■ **Request**: Find the word "propogated" in the data below and copy each line that holds it.
··· Extracted information ···
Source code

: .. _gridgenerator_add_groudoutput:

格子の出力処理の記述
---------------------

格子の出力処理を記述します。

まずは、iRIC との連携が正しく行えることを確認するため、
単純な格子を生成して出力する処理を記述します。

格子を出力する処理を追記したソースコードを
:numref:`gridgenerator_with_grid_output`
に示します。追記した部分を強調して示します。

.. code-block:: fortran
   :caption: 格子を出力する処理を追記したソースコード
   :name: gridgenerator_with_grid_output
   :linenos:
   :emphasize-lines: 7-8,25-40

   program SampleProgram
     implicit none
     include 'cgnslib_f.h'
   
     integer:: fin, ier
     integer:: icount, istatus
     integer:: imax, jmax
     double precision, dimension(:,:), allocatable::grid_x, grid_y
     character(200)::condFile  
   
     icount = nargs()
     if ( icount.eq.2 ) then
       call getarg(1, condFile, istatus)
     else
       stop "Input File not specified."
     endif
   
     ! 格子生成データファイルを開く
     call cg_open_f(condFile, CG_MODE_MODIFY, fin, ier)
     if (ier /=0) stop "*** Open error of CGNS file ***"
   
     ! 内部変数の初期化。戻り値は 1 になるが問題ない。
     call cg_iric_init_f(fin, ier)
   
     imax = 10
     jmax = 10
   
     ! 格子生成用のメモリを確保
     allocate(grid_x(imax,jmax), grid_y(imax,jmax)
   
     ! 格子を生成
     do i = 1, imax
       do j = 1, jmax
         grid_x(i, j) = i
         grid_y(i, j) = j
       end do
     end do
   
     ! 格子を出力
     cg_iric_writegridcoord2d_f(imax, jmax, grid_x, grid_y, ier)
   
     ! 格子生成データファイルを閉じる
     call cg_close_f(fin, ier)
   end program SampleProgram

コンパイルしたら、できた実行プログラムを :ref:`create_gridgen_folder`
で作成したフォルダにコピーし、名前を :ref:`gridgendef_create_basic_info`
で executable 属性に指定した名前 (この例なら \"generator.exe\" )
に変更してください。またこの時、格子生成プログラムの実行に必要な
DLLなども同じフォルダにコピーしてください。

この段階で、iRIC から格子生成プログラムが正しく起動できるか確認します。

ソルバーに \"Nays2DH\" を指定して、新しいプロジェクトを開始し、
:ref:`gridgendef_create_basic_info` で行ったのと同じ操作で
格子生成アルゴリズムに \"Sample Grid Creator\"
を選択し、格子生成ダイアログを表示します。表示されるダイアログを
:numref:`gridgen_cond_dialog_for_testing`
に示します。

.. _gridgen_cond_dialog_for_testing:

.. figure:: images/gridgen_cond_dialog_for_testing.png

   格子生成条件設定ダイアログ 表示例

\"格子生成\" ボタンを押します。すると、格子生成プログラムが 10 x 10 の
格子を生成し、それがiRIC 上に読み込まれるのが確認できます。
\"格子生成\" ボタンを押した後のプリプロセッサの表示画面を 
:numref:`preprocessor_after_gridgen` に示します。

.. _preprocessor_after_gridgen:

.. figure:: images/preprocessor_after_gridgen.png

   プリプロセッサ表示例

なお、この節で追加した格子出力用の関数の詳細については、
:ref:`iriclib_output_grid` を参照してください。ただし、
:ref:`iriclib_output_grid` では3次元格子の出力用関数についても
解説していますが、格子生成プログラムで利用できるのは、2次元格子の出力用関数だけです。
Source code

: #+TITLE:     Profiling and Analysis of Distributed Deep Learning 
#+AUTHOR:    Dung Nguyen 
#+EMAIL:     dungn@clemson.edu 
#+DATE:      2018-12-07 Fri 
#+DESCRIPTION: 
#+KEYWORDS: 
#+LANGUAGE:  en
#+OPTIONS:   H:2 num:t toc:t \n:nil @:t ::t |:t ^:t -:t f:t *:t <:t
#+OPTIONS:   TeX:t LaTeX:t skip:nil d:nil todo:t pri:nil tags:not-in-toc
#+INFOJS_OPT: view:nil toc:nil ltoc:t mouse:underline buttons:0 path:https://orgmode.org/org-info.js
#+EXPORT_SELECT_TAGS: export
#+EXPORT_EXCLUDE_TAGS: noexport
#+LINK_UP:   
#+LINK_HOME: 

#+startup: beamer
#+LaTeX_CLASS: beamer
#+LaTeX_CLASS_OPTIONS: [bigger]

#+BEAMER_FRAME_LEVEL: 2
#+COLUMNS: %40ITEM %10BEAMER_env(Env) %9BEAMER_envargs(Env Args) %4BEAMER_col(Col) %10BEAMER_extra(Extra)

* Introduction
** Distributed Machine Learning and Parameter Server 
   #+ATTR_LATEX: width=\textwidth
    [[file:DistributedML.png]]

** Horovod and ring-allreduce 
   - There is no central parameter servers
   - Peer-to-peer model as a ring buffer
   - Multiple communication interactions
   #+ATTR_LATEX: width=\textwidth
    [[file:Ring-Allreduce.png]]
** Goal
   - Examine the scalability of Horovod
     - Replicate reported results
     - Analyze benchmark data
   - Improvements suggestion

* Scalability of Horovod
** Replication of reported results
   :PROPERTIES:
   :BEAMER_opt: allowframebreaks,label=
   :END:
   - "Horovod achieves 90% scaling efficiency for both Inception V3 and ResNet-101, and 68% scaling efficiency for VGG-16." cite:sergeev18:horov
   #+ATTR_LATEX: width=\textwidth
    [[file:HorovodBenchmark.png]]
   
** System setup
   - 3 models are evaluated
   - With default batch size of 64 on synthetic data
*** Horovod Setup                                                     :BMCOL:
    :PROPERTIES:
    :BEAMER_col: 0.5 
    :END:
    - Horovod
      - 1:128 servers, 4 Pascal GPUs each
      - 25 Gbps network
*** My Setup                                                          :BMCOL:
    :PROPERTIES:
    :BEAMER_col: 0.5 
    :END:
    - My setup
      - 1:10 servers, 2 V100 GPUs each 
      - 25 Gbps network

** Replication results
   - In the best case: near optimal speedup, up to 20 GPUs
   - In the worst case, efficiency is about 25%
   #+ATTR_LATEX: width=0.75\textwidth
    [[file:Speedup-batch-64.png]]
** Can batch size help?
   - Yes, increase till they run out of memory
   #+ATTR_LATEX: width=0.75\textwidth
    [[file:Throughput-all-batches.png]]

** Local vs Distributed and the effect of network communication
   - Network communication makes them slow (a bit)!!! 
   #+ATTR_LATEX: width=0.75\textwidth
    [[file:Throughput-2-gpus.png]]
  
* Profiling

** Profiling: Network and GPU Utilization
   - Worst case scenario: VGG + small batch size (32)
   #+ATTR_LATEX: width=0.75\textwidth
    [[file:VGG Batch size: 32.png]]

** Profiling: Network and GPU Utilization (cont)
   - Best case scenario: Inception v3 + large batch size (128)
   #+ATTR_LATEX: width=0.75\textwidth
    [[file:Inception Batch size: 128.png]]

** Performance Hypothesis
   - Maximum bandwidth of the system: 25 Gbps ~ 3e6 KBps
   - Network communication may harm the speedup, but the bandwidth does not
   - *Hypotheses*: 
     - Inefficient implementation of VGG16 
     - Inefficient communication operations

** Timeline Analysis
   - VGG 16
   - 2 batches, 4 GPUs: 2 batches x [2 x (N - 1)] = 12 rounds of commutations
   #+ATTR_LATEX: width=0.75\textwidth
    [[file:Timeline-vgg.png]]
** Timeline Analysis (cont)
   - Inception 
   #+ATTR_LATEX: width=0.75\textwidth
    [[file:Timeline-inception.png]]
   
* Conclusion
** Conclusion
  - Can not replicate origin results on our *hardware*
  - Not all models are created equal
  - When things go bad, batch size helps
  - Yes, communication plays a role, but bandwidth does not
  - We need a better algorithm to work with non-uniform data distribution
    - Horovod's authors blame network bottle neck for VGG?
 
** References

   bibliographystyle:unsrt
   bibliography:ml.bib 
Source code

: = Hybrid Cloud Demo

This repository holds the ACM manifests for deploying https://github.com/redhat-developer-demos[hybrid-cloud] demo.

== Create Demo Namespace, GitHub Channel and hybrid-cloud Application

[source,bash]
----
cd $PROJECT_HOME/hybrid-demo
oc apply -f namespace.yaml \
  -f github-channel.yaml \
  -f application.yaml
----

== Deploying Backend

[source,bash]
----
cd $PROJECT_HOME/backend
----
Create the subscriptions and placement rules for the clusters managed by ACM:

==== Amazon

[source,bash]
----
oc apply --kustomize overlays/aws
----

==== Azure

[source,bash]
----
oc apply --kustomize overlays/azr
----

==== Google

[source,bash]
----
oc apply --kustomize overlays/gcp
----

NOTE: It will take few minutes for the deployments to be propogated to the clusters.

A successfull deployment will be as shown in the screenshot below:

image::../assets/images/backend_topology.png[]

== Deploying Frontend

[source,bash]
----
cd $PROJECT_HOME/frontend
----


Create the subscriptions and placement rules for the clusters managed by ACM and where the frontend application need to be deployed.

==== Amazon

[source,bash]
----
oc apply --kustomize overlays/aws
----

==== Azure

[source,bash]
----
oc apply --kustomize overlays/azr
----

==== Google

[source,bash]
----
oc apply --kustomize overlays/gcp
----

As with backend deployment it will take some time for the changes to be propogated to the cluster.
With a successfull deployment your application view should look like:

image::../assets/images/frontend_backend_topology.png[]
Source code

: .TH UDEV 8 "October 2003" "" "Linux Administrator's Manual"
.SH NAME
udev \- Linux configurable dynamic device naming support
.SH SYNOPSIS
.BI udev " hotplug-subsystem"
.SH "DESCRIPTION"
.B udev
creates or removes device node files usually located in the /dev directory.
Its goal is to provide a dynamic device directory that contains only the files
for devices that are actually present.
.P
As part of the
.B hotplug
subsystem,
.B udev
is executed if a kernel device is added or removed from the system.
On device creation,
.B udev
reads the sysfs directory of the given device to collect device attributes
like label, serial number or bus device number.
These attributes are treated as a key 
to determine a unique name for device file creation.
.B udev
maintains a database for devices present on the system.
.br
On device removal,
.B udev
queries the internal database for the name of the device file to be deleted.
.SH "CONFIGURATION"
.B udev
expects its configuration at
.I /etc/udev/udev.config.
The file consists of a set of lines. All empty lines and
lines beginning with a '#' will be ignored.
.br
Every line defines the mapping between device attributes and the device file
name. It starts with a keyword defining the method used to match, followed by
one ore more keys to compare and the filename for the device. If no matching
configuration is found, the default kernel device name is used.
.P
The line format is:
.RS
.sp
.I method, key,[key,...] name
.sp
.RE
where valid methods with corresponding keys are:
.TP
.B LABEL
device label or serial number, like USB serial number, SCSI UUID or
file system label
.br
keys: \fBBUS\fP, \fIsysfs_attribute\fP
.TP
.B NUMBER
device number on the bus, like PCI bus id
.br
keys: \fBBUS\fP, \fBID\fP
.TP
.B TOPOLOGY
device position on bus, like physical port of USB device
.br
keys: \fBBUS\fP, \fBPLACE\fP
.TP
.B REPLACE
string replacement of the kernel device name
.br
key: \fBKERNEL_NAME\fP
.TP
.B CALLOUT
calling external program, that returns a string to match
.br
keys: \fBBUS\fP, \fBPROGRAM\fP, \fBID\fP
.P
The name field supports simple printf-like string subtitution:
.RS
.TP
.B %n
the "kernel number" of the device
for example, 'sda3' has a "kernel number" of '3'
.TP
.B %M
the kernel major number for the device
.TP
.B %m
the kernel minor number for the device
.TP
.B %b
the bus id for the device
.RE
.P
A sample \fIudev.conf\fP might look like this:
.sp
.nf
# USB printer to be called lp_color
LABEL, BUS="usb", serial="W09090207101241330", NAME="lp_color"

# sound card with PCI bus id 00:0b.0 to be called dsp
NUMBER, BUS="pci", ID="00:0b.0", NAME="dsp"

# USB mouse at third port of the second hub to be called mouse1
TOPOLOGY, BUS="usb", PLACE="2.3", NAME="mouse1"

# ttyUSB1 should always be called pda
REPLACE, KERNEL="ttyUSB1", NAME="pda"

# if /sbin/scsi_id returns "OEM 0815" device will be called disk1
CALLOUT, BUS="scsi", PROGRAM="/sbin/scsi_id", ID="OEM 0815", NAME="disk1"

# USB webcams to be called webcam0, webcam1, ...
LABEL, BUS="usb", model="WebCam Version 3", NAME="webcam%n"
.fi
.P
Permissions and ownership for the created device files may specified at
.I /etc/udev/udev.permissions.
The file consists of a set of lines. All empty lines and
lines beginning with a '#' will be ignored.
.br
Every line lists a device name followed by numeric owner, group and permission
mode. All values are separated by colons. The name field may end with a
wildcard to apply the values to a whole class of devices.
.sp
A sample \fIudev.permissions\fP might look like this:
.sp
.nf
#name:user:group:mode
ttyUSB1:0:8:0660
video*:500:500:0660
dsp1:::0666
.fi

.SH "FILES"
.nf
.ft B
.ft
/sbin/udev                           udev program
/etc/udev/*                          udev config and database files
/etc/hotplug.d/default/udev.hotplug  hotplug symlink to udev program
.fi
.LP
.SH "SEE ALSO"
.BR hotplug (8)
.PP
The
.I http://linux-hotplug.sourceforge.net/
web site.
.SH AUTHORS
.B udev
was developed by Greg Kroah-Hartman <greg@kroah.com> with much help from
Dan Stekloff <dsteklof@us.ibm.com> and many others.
···
■ **Reply**:
NOTE: It will take few minutes for the deployments to be propogated to the clusters.
As with backend deployment it will take some time for the changes to be propogated to the cluster.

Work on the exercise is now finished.